RICHMOND – A bill that would redefine animal cruelty standards and enforcement procedures has animal rights advocates up in arms.
The controversy over House Bill 2482 got so heated that the sponsor, Delegate Lee Ware, R-Powhatan, agreed last week to hold off on the legislation for a year so people can study it.
HB 2482 would repeal the state’s ban on those convicted of animal cruelty from selling animals. It also would remove “disease progression” as a legal justification for seizing an animal from its owner for emergency veterinary treatment.
Under the measure, breeders and pet stores that fail to “adequately care” for their animals would be subject to seizure of their animals, but a court could return the animals to the owner upon conviction.
“My bill’s original intention is simply to ensure that the civil and property rights of honorable animal owners are protected against what could be construed as an over-zealous application, perhaps even a misapplication, of the powers of the state,” Ware explained in an e-mail.
But the Richmond SPCA has dubbed the bill “The Animal Abusers Protection Act,” arguing that it “it will eviscerate our 20-year progress on laws for the protection of companion animals in Virginia.”
On the bill’s page at RichmondSunlight.com, the measure’s proponents, including dog breeder Charlotte Jean Payne-Cyhanick of Staunton, got into a bitter argument with the proposal’s detractors, including the site’s founder, Waldo Jaquith.

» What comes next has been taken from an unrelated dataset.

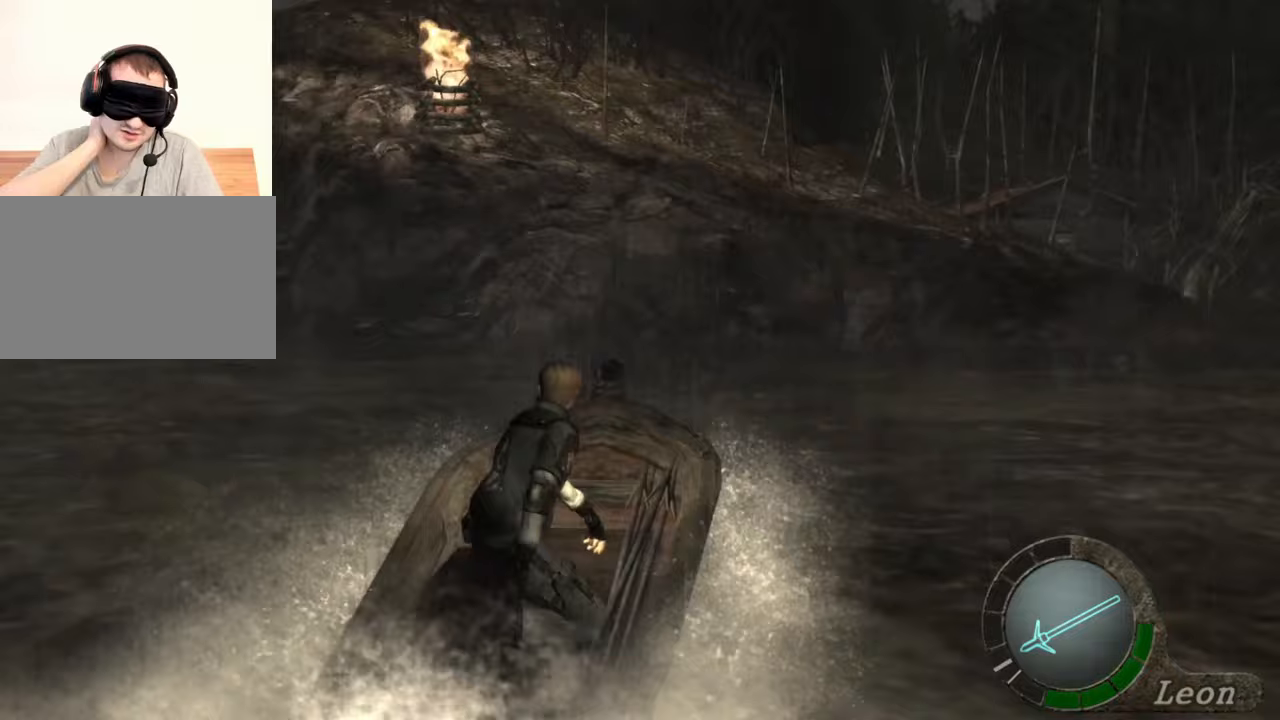
{"keys": [], "mouse": [], "events": [[100, "e", "up"], [200, "w", "up"]]}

“The laws in Va. are so vague and so easily manipulated that it is very easy for anyone with any agenda to persecute an individual simply because they don’t like them or disagree with their lifestyle,” Payne-Cyhanick wrote.
Payne-Cyhanick has first-hand experience with such laws: In December, a Staunton jury convicted her of mistreatment of animals and failure to maintain proper records. She was found guilty of two counts of selling immature puppies and one count of owning more than 50 dogs. The jury recommended that Payne-Cyhanick pay a $4,950 fine and give up some of her dogs.
Out-of-state residents joined the discussion on Richmond Sunlight.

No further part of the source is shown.